Numa paz de espírito imensa, desliga o som e sai de casa. Uma festinha ao cão antes de entrar no carro. Marcha-atrás. Desce pelo mesmo sítio que os filhos desceram à pouco. Está segura. Repara nas mãos pequenas e morenas sobre o volante do carro. Nos dois anéis de prata que usa no anelar esquerdo. Agrada-lhe. Gosta mesmo de se ver com aquele tom de pele. Vai segura. No pensamento, os seus filhos, o porto de abrigo. Primeira paragem. Multibanco. Carregar o telemóvel. Minimiza a distância até aos filhos. Depois… logo se vê. Mas o dia vai correr bem. Tem a certeza disso.
…
Pois… de facto, hoje não me apeteceu escrever na primeira pessoa.
7 comentários:
Mas eu li na primeira pessoa. E gostei da crónica diária :)
Pois... leste tu e lerem todos,eheh. Continuo a falar muito de mim. Há-de passar... com o tempo.

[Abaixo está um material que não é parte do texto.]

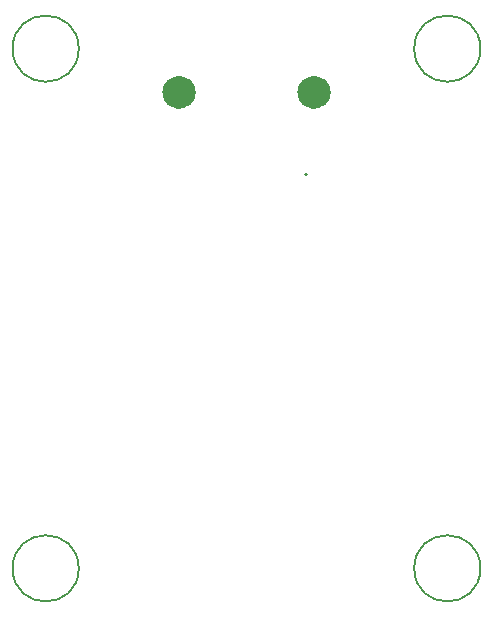
<source format=gbr>
%TF.GenerationSoftware,KiCad,Pcbnew,8.0.3*%
%TF.CreationDate,2025-10-09T18:02:22+02:00*%
%TF.ProjectId,LAN8742A-breakout,4c414e38-3734-4324-912d-627265616b6f,+ (Unreleased)*%
%TF.SameCoordinates,Original*%
%TF.FileFunction,Other,Comment*%
%FSLAX46Y46*%
G04 Gerber Fmt 4.6, Leading zero omitted, Abs format (unit mm)*
G04 Created by KiCad (PCBNEW 8.0.3) date 2025-10-09 18:02:22*
%MOMM*%
%LPD*%
G01*
G04 APERTURE LIST*
%ADD10C,0.150000*%
%ADD11C,1.400000*%
%ADD12C,0.200000*%
G04 APERTURE END LIST*
D10*
%TO.C,H2*%
X103093981Y57000000D02*
G75*
G02*
X97493981Y57000000I-2800000J0D01*
G01*
X97493981Y57000000D02*
G75*
G02*
X103093981Y57000000I2800000J0D01*
G01*
%TO.C,H4*%
X69093981Y13000000D02*
G75*
G02*
X63493981Y13000000I-2800000J0D01*
G01*
X63493981Y13000000D02*
G75*
G02*
X69093981Y13000000I2800000J0D01*
G01*
%TO.C,H1*%
X69093981Y57000000D02*
G75*
G02*
X63493981Y57000000I-2800000J0D01*
G01*
X63493981Y57000000D02*
G75*
G02*
X69093981Y57000000I2800000J0D01*
G01*
%TO.C,H3*%
X103093981Y13000000D02*
G75*
G02*
X97493981Y13000000I-2800000J0D01*
G01*
X97493981Y13000000D02*
G75*
G02*
X103093981Y13000000I2800000J0D01*
G01*
D11*
%TO.C,J1*%
X78283981Y53296400D02*
G75*
G02*
X76883981Y53296400I-700000J0D01*
G01*
X76883981Y53296400D02*
G75*
G02*
X78283981Y53296400I700000J0D01*
G01*
D12*
X88423981Y46336400D02*
G75*
G02*
X88223981Y46336400I-100000J0D01*
G01*
X88223981Y46336400D02*
G75*
G02*
X88423981Y46336400I100000J0D01*
G01*
D11*
X89713981Y53296400D02*
G75*
G02*
X88313981Y53296400I-700000J0D01*
G01*
X88313981Y53296400D02*
G75*
G02*
X89713981Y53296400I700000J0D01*
G01*
%TD*%
M02*

</source>
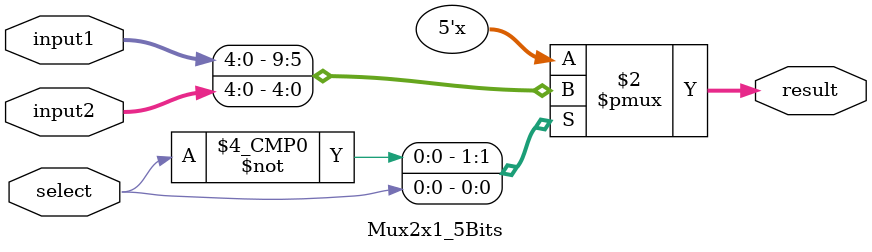
<source format=v>
module Mux2x1_5Bits(
    output reg [4:0] result,
    input [4:0] input1,
    input [4:0] input2,
    input select
);
always @(input1, input2, select) begin
    case(select)
        1'b0: begin 
			result = input1;
		end 
		1'b1: begin 
			result = input2;
		end
		default: result = 5'bx;
    endcase
end
endmodule

</source>
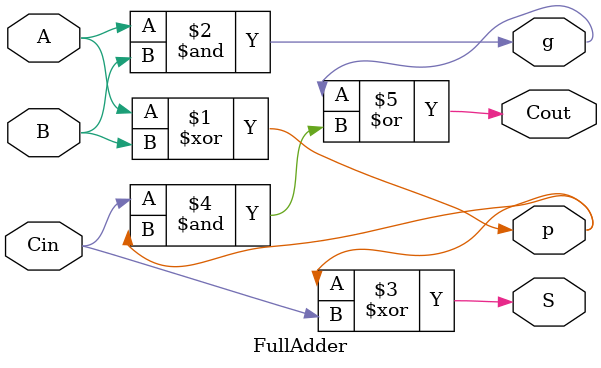
<source format=v>
`timescale 1ns / 1ps

module FullAdder(
input A,		// A in
input B,		// B in
input Cin,	// Carry / Borrrow in
output S,	// Sum / Difference bit
output Cout,// Carry / Borrow bit
output g,	// Carry / Borrow generate
output p		// Carry / Borrow propagate
);

assign p = A ^ B;
assign g = A & B;
assign S = p ^ Cin;
assign Cout = g|(Cin&p);

endmodule

</source>
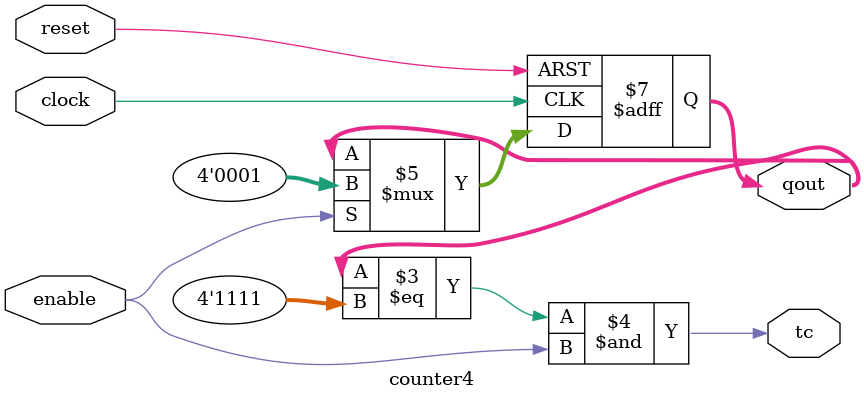
<source format=v>
module counter4(qout,tc,enable,reset,clock);
	output [3:0] qout;
	reg [3:0] qout;
	output tc;
	input enable,reset,clock;
	
	always @(posedge clock or negedge reset) begin 
	if(~reset) qout <=0;
	else if(enable) qout <=+1;
	end
	
assign tc = (qout == 4'b1111)&enable;
endmodule
</source>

E eu gostei particularmente da falta que te faz o peso da tua mala. Como se também ele tivesse sido "roubado" pelo primeiro fim de semana. E, sabes ? Ás vezes falar de nós é como esse tempinho que dedicaste ao teu duche, é como "tratar de nós". Também precisamos... :-) Beijo
:-)
Fizeste-me lembrar Camões e a sua Leonor... a caminhar descalça pela verdura, fermosa e não segura (sim, 'não segura').
Tentavas incutir em ti essa própria segurança com o pensamento insistente de que o eras :-)
Assim o serás.
Um beijinho.
Pois é, Inconformada. Ando a ver se me habituo a tratar de mim, outra vez. Quando deixar de escrever na primeira pessoa... é porque já me habituei. Beijinho.
É curiosa essa tua imagem do Camões e da Leonor, Riacho. Será que a Leonar sabia que Camões a observava, que a amava? Parece-te então que vou no bom caminho? Descalça, formosa e cada vez, mais segura? Eu cá... acho que tens razão. Beijinho.
Sim, Orelhas Quentes. Compreendeste a mensagem. Andar para a frente, é isso. Mais segura... menos segura... pelo caminho há sempre qualquer coisa que nos faz arrebitar. Beijinho.